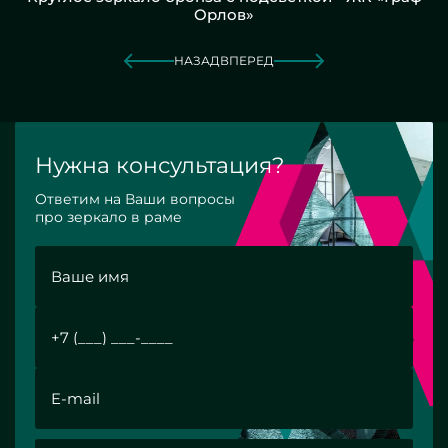
Орлов»
НАЗАД
ВПЕРЕД
Нужна консультация?
Ответим на Ваши вопросы
про зеркало в раме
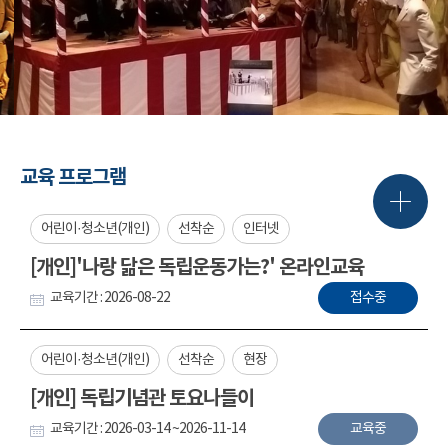
교육 프로그램
어린이·청소년(개인)
선착순
인터넷
[개인]'나랑 닮은 독립운동가는?' 온라인교육
교육기간 : 2026-08-22
접수중
어린이·청소년(개인)
선착순
현장
[개인] 독립기념관 토요나들이
교육기간 : 2026-03-14 ~2026-11-14
교육중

================

§ **Work required**
Nothing but a number is expected here: say how many lines in the material hold "교육기간".

§ **Task output**
2